The VLSI design work has leant heavily on CAD tools from Compass Design Automation (now part of Avant!) and EPIC Design Technology, Inc. (now part of Synopsis).

#### 7. References

- [1] S.B. Furber, ARM System-on-Chip Architecture, Addison Wesley Longman, 2000. ISBN 0-201-67519-6
- [2] J.D. Garside, "A CMOS VLSI Implementation of an Asynchronous ALU", *IFIP Working Conference on Asynchronous Design Methodologies*, April 1993. Ed. Furber, S. B. and Edwards, M. D. Pub. North Holland.
- [3] D. Goldberg, "Computer Arithmetic", Appendix A of: J.L. Hennessy and D.A. Patterson, "Computer Architecture: A Quantitative Approach" (2nd edition), Morgan Kaufmann, San Francisco, 1996.
- [4] S.B. Furber, D.A. Edwards and J.D. Garside, "AMULET3: a 100 MIPS Asynchronous Embedded Processor", *Proc. ICCD* 2000, Austin, Texas, September 2000.
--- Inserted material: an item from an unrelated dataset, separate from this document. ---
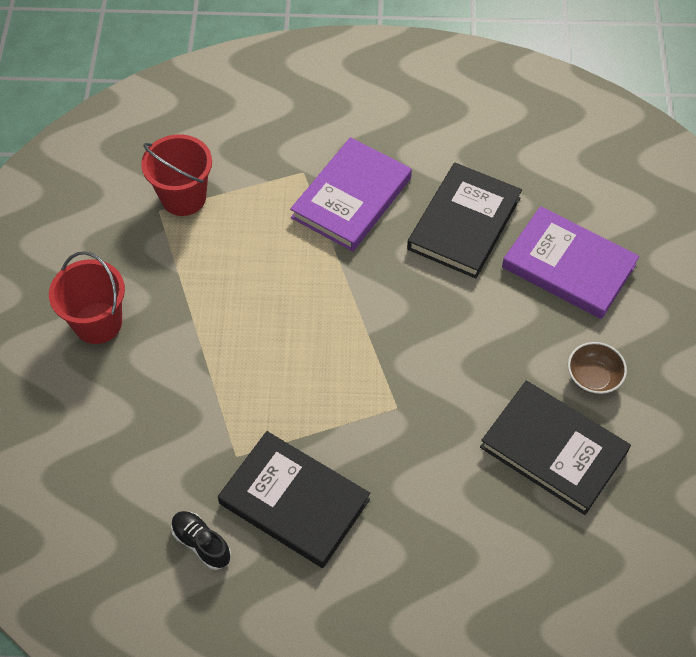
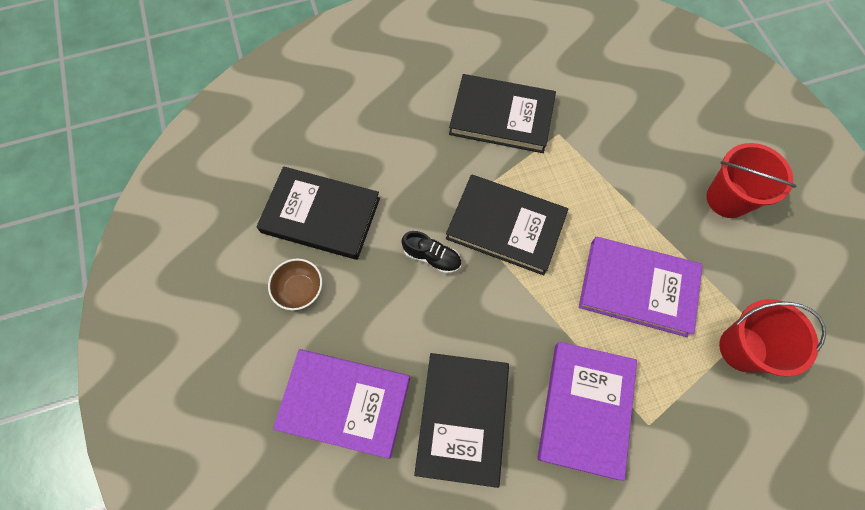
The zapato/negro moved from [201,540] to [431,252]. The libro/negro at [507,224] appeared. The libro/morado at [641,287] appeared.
- [5] J. Liu, Arithmetic and Control Components for an Asynchronous System, PhD thesis, The University of Manchester, 1997.
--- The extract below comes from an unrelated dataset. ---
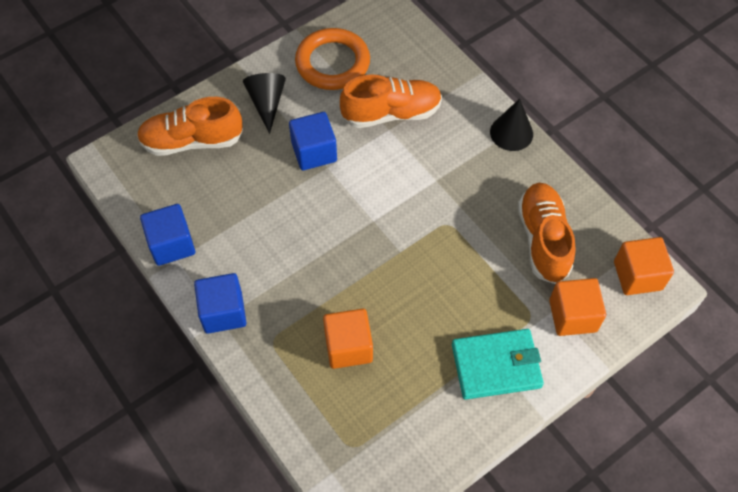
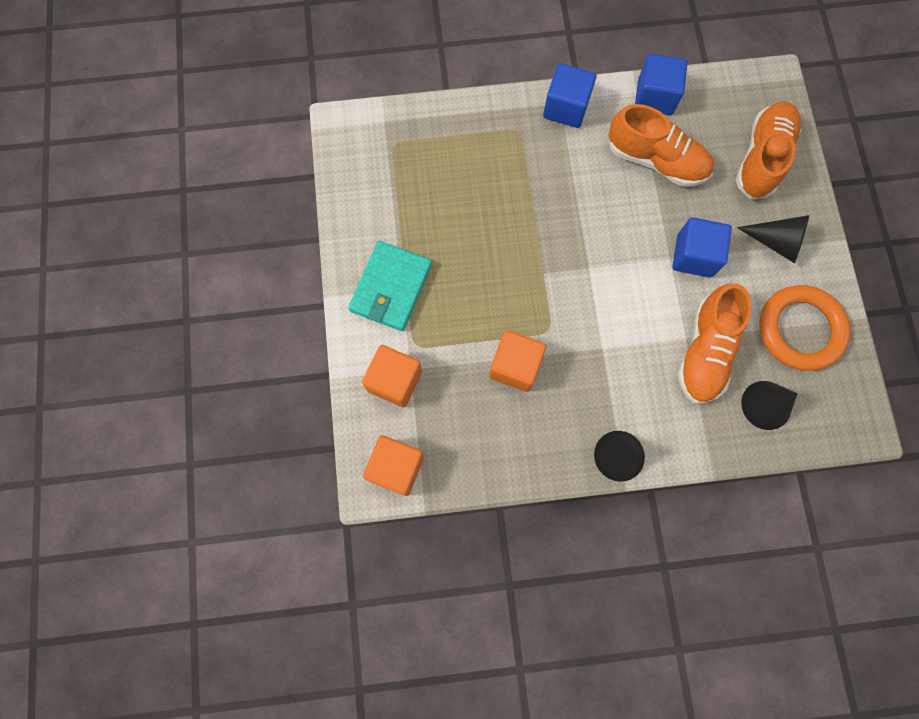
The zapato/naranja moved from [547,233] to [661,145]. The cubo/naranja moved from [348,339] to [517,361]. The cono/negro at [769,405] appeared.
- [6] B.W.Y. Wei and C.D. Thompson, "Area-Time Optimal Adder Design", *IEEE Trans.*, C-39(5), May 1990, pp. 666-675.
- [7] T. Lynch and E.E. Swartzlander Jr, "A Spanning Tree Carry Lookahead Adder", *IEEE Trans.*, C-41(8), August 1992, pp. 931-939.
- [8] R.P. Brent and H.T. Kung, "A Regular Layout for Parallel Adders", *IEEE Trans.*, C-31(3), March 1982, pp. 260-264.
- [9] S. Segars, "The ARM9 Family High Performance Microprocessors for Embedded Applications", *Proc. ICCD'98*, Austin, October 1998, pp. 230-235.
- [10] N.T. Quach and M.J. Flynn, "High-Speed Addition in CMOS", *IEEE Trans.*, C-41(12), December 1992, pp. 1612-1615.
- [11] W.J. Bainbridge and S.B. Furber, "Asynchronous Macrocell Interconnect using MARBLE", *Proc. Async'98*, San Diego, April 1998.
- [12] A. Bardsley and D.A. Edwards, "Compiling the Language Balsa to Delay Insensitive Hardware", *Proc. CHDL'97*, Toledo, April 1997. Published in Kloos, C.D. and Cerny, E. (eds.) *Hardware Descriptions Languages and their Applications*, IFIP & Chapman Hall, ISBN 01412 78810 1, 1997 pp. 89-91.